Why do I feel constriction in my chest when I think about staying? I think I feel it because it feels hard, hard to commit to a place, to actually plant down my roots, to be ok without a hundred options fluttering around, those freedom birds floating on the breeze of possibilities.
It is hard to plant myself, to be both the gardener and the tree, the shovel and the sapling, the hole and the roots.
Part of me wants to stay put. I know, rationally, it makes sense. Studies have shown that community is one of the most important parts of growing deeper into yourself. When I always fly off toward the horizon, I’m chasing beauty, that joy etched in my faraway imagination, but I’m also tugging on those roots that, as a human, I want to water. Part of me knows my roots need water. Ironically, I’m considering planting them in the desert, where water is scarce and the horizon all the more expansive. Maybe I need that struggle.
A desert tree — a palo verde with sage green skin in full yellow regalia right now — grows slowly. It stretches its scratchy limbs into the sky, and as those branches grow, it can better become home to a nest of a baby birds. It provides shade for others. It learns what it means to protect that budding seed in the spring, to open hundreds of those buds into a cape of golden blossoms. It learns to let go of life, and to wait in the winter for something new to come. There’s patience in a palo verde.
There’s strength in being still as the seasons change around me, and as the seasons change me.
When I become the bird, that red-breasted hummingbird who moves so fast you can barely see her rainbow plumage, I become the movement.
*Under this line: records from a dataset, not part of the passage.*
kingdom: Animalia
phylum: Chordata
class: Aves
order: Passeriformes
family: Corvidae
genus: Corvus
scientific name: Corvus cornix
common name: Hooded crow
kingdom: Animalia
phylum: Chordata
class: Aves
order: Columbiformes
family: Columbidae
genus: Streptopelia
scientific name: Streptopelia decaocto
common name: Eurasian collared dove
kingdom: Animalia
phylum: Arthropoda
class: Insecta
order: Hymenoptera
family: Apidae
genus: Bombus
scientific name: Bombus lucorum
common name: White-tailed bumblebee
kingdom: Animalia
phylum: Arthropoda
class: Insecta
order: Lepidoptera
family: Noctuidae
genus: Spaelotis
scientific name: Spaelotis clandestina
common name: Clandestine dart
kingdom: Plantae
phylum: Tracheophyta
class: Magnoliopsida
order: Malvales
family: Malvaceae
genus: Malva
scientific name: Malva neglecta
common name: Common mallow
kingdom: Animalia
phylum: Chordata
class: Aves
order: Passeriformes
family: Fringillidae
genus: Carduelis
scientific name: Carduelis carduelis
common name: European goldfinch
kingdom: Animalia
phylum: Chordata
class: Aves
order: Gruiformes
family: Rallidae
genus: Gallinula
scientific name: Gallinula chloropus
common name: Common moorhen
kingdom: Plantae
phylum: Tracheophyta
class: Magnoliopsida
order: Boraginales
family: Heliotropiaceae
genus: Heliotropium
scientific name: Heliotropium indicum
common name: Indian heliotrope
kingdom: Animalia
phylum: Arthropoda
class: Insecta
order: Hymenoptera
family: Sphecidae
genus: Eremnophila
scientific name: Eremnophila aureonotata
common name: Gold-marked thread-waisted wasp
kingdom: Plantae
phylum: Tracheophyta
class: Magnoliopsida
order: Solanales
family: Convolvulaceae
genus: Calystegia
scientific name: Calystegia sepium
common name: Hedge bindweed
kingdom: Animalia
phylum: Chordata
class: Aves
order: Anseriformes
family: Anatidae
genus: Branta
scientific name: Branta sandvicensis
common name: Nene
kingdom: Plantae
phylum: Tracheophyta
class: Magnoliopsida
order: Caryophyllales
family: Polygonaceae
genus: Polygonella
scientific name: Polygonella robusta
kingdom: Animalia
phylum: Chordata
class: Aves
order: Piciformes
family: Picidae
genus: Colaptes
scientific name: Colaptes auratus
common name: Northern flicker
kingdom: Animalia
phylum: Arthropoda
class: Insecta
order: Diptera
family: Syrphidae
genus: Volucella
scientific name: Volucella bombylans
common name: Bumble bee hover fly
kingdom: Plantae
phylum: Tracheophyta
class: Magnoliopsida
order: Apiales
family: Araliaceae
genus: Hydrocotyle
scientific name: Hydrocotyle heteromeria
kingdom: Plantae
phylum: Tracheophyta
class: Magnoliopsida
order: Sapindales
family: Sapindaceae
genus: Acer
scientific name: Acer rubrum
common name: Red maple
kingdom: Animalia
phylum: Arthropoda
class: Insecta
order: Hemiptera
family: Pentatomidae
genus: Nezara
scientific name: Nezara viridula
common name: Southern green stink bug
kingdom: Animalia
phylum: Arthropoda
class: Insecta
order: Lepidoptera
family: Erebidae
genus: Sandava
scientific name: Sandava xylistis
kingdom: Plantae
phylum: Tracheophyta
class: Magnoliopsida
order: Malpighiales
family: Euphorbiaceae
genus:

I could fly anywhere. Perhaps to Colombia, to Southeast Asia, to Scotland, to the moon to better the shadows of her face. The moon perhaps truly is what I keep striving toward — she calls me because she know I’ll never be able to reach her. Alluring, stirring, she beams down temptation and her desire to be touched. I like to chase moondreams.
The palo verde or the hummingbird. The fear, the gift, of choice. If I let my root-feet grow down deep, I can’t move; at least, not nearly as quickly. It makes me vulnerable. We speak of courage, that urge to push yourself beyond your comfort zone, to reach, to open yourself to what comes. Courage comes in the raw. Each person’s courage changes as our own comfort zone shifts and shimmers.
What once was bold becomes comfortable; what once was comfortable becomes terrifying. When we feel that fear, that’s when we know we’re being asked to be brave.
I used to fear the movement, and so I flew. I followed a dream of moving to a new place, a new country, to start community. I moved in with a lover and learned relationship deeper. I taught other teachers and published a magazine and spoke in Spanish and conducted interviews that flowed with that Latin lisp of mine. I was voracious in my pursuit of working for National Geographic. I bought a bike and went to new places, changed tires on my own, felt limitless. I found courage to leave, to love again, to work with college students, to stumble and say the wrong thing so many times.
I became the movement, and began to fear the stillness. What would I be if I wasn’t always moving onto the next adventure?
I’m scared that if I stay here, I won’t leave. I won’t be able to leave. I’ll become routine, robotic, dreaming about the past in a way that idolizes what was magical, that erases what felt temporary, unsettling, questioned…but that might just be a story I tell myself. I don’t actually believe I can forget how to find magic in the daily. There are explorations that happen within, and around, every day.
Water the roots to stretch the branches, my inner gardener whispers to me. Strengthen the wings to better understand how the ground feels different from the sky. Grow in cycles and stretch in spurts. Root and soar; fly and fall.
Courage is falling, failing. It happens when one is living in the midst of it all.
Even if this is all a giant flop, I suppose it will still be courageous. A leaf may think it’s free, that moment it detaches and drifts on the breeze and tastes the sky. But it gave up its agency so that it could float.
There exists a balance, somewhere, where I can shape the current of the air as I move through it. I suppose I just have to have more weight to me. I have to tend to my flying machine, upgrade a bit, downgrade a bit. So that next time, however that next flight presents itself, I’ll have some heavier roots to carry with me.
My roots will grow into my wings.
I’ll have not just a place to go, but also a place to return to. People I can meet, and people I can come back to. An input and an output, my own rhythm of sharing rather than one of just consuming. I’ll better be able to fly through the wind, rather than simply float in the breeze, wafting with the delusion that I’ve found freedom. Freedom takes time, and cultivation; water and wind; community and humanity.
I root so I grow, I grow so I move, I move so I stay. And so the cycle continues.